Проклятущая тоска-а-а!..

Матрёне эти импровизации не нравились, и она обыкновенно в таких случаях спрашивала его:

- Чего ты завыл, как пёс перед покойником?

Он почему-то тотчас же сердился на неё:

- Тупорылая хавронья! Что ты можешь понимать? Кикимора болотная!

- Выл, выл, да залаял...

- Молчать твоё дело! Я кто - подмастерье, что ли, твой, что ты мне рацеи-то начитывать суёшься, а?..

Матрёна, видя, что у него напрягаются жилы на шее и глаза блещут гневом, - молчала, молчала долго, демонстративно не отвечая на вопросы мужа, гнев которого гас так же быстро, как и вспыхивал.

Она отвёртывалась от его взглядов, искавших примирения с ней, ожидавших её улыбки, и вся была полна трепетного чувства боязни, что он вновь рассердится на неё за эту игру с ним. Но в то же время сердиться на него и видеть его стремление к миру с ней для неё было приятно, - ведь это значило жить, думать, волноваться...

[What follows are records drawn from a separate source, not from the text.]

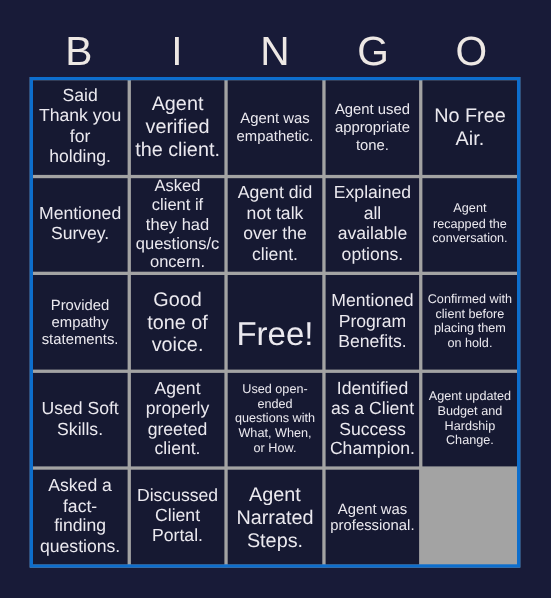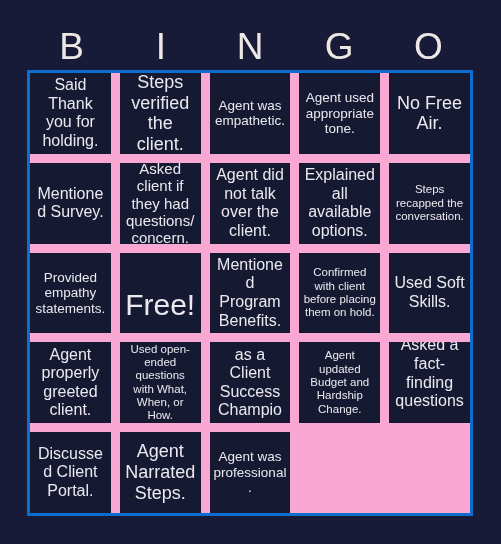--- a/index.html
+++ b/index.html
@@ -49,23 +49,23 @@
   #bingo-grid {
     position: absolute;
     left: 27px;
     top: 70px;
     width: 446px;
     height: 446px;
     box-sizing: border-box;
     display: grid;
     grid-template-columns: repeat(5, 1fr);
     grid-template-rows: repeat(5, 1fr);
-    background: #f9a8d4;
+    background: #a3a3a3;
     border: 3px solid #0d6ecd;
-    gap: 9px;
+    gap: 3px;
   }
 
   .bingo-cell {
     background: #161932;
     box-sizing: border-box;
     display: flex;
     align-items: center;
     justify-content: center;
     text-align: center;
     padding: 2px 4px;
@@ -98,21 +98,21 @@
     <div class="header-letter">N</div>
     <div class="header-letter">G</div>
     <div class="header-letter">O</div>
   </div>
 
   <div id="bingo-grid">
       <div class="bingo-cell size-lg">
         <span class="cell-text">Said Thank you for holding.</span>
       </div>
       <div class="bingo-cell size-xl">
-        <span class="cell-text">Steps verified the client.</span>
+        <span class="cell-text">Agent verified the client.</span>
       </div>
       <div class="bingo-cell size-md">
         <span class="cell-text">Agent was empathetic.</span>
       </div>
       <div class="bingo-cell size-md">
         <span class="cell-text">Agent used appropriate tone.</span>
       </div>
       <div class="bingo-cell size-xl">
         <span class="cell-text">No Free Air.</span>
       </div>
@@ -122,24 +122,27 @@
       <div class="bingo-cell size-xs">
         <span class="cell-text">Asked client if they had questions/concern.</span>
       </div>
       <div class="bingo-cell size-lg">
         <span class="cell-text">Agent did not talk over the client.</span>
       </div>
       <div class="bingo-cell size-lg">
         <span class="cell-text">Explained all available options.</span>
       </div>
       <div class="bingo-cell size-sm">
-        <span class="cell-text">Steps recapped the conversation.</span>
+        <span class="cell-text">Agent recapped the conversation.</span>
       </div>
       <div class="bingo-cell size-md">
         <span class="cell-text">Provided empathy statements.</span>
+      </div>
+      <div class="bingo-cell size-xl">
+        <span class="cell-text">Good tone of voice.</span>
       </div>
       <div class="bingo-cell size-free">
         <span class="cell-text">Free!</span>
       </div>
       <div class="bingo-cell size-lg">
         <span class="cell-text">Mentioned Program Benefits.</span>
       </div>
       <div class="bingo-cell size-sm">
         <span class="cell-text">Confirmed with client before placing them on hold.</span>
       </div>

Оба они - молодые и здоровые люди - любили друг друга и гордились друг другом. Гришка был такой сильный, горячий, красивый, а Матрёна - белая, полная, с огоньком в серых глазах, - "ядрёная баба", - говорили о ней на дворе. Они любили друг друга, но им было скучно жить, у них не было впечатлений и интересов, которые могли бы дать им возможность отдохнуть друг от друга, удовлетворяли бы естественную потребность человека волноваться, думать, - вообще жить. Если б у Орловых была жизненная цель, хоть бы накопление денег грош за грошом, - тогда, несомненно, им жилось бы легче.

Но у них не было и этого.

Постоянно один у другого на глазах, они привыкли друг к другу, знали все слова и жесты один другого. День шёл за днём и не вносил в их жизнь почти ничего, что развлекало бы их. Иногда, по праздникам, они ходили в гости к таким же нищим духом, как сами, иногда к ним приходили гости, пили, пели, нередко - дрались. А потом снова один за другим тянулись бесцветные дни, как звенья невидимой цепи, отягчавшей жизнь этих людей работой, скукой и бессмысленным раздражением друг против друга.

Иногда Гришка говорил:

- Вот так жизнь, ведьма её бабушка! И зачем только она мне далась? Работища да скучища, скучища да работища... - И, помолчав, с поднятыми к потолку глазами, с блуждающей улыбкой, он продолжал: - Родила меня мать по воле божией, - супротив этого ничего не скажешь! Научился я мастерству... это вот зачем? Али, кроме меня, мало сапожников? Ну, ладно, сапожник, а дальше что? Какое в этом для меня удовольствие?.. Сижу в яме и шью... Потом помру. Вот, говорят, холера... Ну и что же? Жил Григорий Орлов, шил сапоги - и помер от холеры. В чём же тут сила? И зачем это нужно, чтоб я жил, шил и помер, а?